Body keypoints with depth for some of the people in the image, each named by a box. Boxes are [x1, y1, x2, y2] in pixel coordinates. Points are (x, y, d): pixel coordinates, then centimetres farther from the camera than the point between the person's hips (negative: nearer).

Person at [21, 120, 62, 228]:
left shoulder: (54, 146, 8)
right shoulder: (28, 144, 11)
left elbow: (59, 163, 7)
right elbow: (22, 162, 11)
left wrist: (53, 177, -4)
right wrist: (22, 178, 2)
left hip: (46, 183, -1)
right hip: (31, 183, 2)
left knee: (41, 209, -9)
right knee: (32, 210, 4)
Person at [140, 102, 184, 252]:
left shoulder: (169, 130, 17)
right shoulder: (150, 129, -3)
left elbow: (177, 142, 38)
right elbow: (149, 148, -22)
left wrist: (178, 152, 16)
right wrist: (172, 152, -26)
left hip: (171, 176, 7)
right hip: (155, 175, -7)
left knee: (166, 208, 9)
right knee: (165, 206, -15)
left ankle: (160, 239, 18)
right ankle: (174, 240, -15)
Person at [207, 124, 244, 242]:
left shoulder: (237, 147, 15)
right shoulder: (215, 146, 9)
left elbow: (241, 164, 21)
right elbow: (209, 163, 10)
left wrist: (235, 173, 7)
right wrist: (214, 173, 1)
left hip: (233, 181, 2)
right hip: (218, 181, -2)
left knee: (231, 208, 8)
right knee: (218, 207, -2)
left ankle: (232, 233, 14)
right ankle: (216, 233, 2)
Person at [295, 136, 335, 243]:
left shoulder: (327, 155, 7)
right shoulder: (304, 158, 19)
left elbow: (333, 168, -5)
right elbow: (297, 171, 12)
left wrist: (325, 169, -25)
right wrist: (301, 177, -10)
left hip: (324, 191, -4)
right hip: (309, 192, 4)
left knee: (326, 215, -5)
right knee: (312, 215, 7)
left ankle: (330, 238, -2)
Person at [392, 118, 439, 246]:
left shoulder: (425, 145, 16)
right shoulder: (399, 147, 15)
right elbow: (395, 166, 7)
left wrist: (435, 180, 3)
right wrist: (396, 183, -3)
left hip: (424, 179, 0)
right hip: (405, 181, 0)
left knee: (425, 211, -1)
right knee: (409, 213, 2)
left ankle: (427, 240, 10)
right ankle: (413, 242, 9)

***

In the entries above, find the line with "right elbow: (297, 171, 12)" and the line with "right shoulder: (399, 147, 15)", then restate word for word both of them and every line between, with nothing more.

right elbow: (297, 171, 12)
left wrist: (325, 169, -25)
right wrist: (301, 177, -10)
left hip: (324, 191, -4)
right hip: (309, 192, 4)
left knee: (326, 215, -5)
right knee: (312, 215, 7)
left ankle: (330, 238, -2)
Person at [392, 118, 439, 246]:
left shoulder: (425, 145, 16)
right shoulder: (399, 147, 15)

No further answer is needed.